I pretty much only do one-off hobby work. I had a very small bench top manual mill and I learned a lot on it. I replaced it with a larger Benchtop Mill. PM45-CNC. 75-90% of what I do, I could do on a manual machine but for me, it is easy to do even simple things on the CNC Mill.  For example, the other day, I wanted to counterbore some holes for 1/2-2- cap head screws.  I don't have any counterbore bits but was simple to use the CNC to mill the counterbore with a 1/4" end mill. I also find it is easy to add radiuses to edges that while not functional do add to the appearance. (remember, I am hobby only).  while you can hand code G-Code or buy a system with conversational programing like above, most likely You will need to make a commitment to learning the world of CNC programing, CAD and CAM work to do the more complex work.

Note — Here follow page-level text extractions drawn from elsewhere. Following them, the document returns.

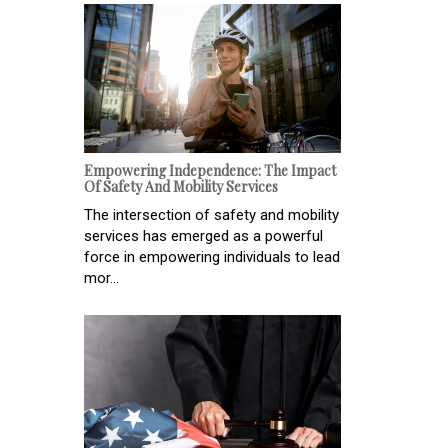
Empowering Independence: The Impact
Of Safety And Mobility Services
The intersection of safety and mobility
services has emerged as a powerful
force in empowering individuals to lead
mor...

For some learning computer programs is not a big deal, for others it can be an obstacle.  There is an active CNC section on this forum that you might want to check out.


----------



## pacifica (Sep 30, 2018)

The big trade off for a hobbiest is the cost of a newer CNC machine. The $10k+ machines arent very big. Tooling is expensive.


----------



## JimDawson (Sep 30, 2018)

First let me say that although I have never claimed to be a machinist, and can make acceptable parts without all of the newfangled electronics. When I first installed a DRO on a machine, back in the early 80's, I found that the quality of my work improved and my productivity increased. Then many years later when I got a CNC machine, there was another dramatic increase in accuracy and productivity. I really found out I'm a much better programmer than a machinist. 

Having a CNC mill has allowed me to expand the range of parts I can make and even makes me look like a machinist.  About 6 years ago I couldn't even spell CNC. It is possible to make complex shapes on a manual machine, but the setup time and tooling requirement is increased. For instance, it's almost impossible to make round parts on a mill without a rotary table, but with a CNC you just tell it to make a round part and it does.  I haven't taken my rotary table off the shelf in years.

It's completely possible to make this part on a manual machine, but it would have taken several setups to do it.



You can certainly screw up things up in a hurry on a CNC, I have broken my share of endmills by running them into the part or hold down on a rapid move.  But this is why you do an ''air cut'' before running a new program.  I am breaking fewer tools as time goes on as I learn not to do stupid stuff.   Mostly having to do with the tool path of the rapid moves, it takes a little thought, but you can make the tool go where you want it to go to avoid obstacles.

For prototyping and one off parts I like a combination of both CNC and manual, thus my machine is both a CNC and manual machine.  Most of what I do is single parts, rarely more than 5.  This applies to both hobby type work and commercial work.  There is no down side to a CNC/manual machine.  For the type of work I do, it would be impractical to use CNC only, too many steps and time involved in the process for a simple job, like facing off a block of material.  My machine started out life as a 2 axis, Anilam controlled, CNC/manual machine much like the one @BGHansen has. I picked it up for $1000.

I have not converted my Jet lathe to CNC, but have been thinking about doing that.  But if I do, it will retain full manual capability.  If I ever get time I am going to convert my DoALL surface grinder to full CNC and get rid of the hydraulic system, again, I will retain full manual capability.

I do have a CNC lathe and mill in the shop for production work, but they don't get used for the one off stuff.


----------



## magicniner (Sep 30, 2018)

pacifica said:


> The big trade off for a hobbiest is the cost of a newer CNC machine. The $10k+ machines arent very big. Tooling is expensive.



CNC conversion of a manual mill isn't complex and is within the capability of a half decent hobby engineer, it can cost a few thousand in parts to do it right, the tooling can be the same tooling as for your manual mill, it's a no-brainer if you have the money in the Tool Fund ;-)


----------



## stupoty (Sep 30, 2018)

Suzuki4evr said:


> Hi Stu.
> Do you have pic of these tipe machines for my interest sake?



Hello, 

I'm thinking about this sort of thing.

http://cncevolution.tooltec.co.uk/cnc-machine-products/cnc-shark-hd-40-tabletop-cnc-machine

They definitely have limits , their more of a 2d sheet material CNC,  but you can get them quite cheaply(relatively)

Stu


----------



## Janderso (Sep 30, 2018)

I saw a Bridgeport CNC milling machine recently at an auction. I would have no idea what to do with it. It sold for $650. It was in good shape too. 
The whole programming thing is out of my field of reference. (I’m ignorant)


----------



## P. Waller (Sep 30, 2018)

Janderso said:


> I saw a Bridgeport CNC milling machine recently at an auction. I would have no idea what to do with it. It sold for $650. It was in good shape too.
> The whole programming thing is out of my field of reference. (I’m ignorant)


If you can find a used BP EZTrak that still runs buy it, this is about the easiest machine to use that you will ever come across. They can be operated as a fully manual machine or a 2 axis NC machine, it is likely that the control has failed on a $650.00 machine, it is then a manual BP knee mill with ball screws.


----------



## MarkDavis (Oct 1, 2018)

I bought a tormach 1100 when I retired, did not know how to make find or save a computer file one year earlier.
It's been a few years since then, and am starting to get the hang of it.
Sometimes I wish there were manual cranks for real simple cuts.
Using the jog controls instead of writing a program has not been good for me.


----------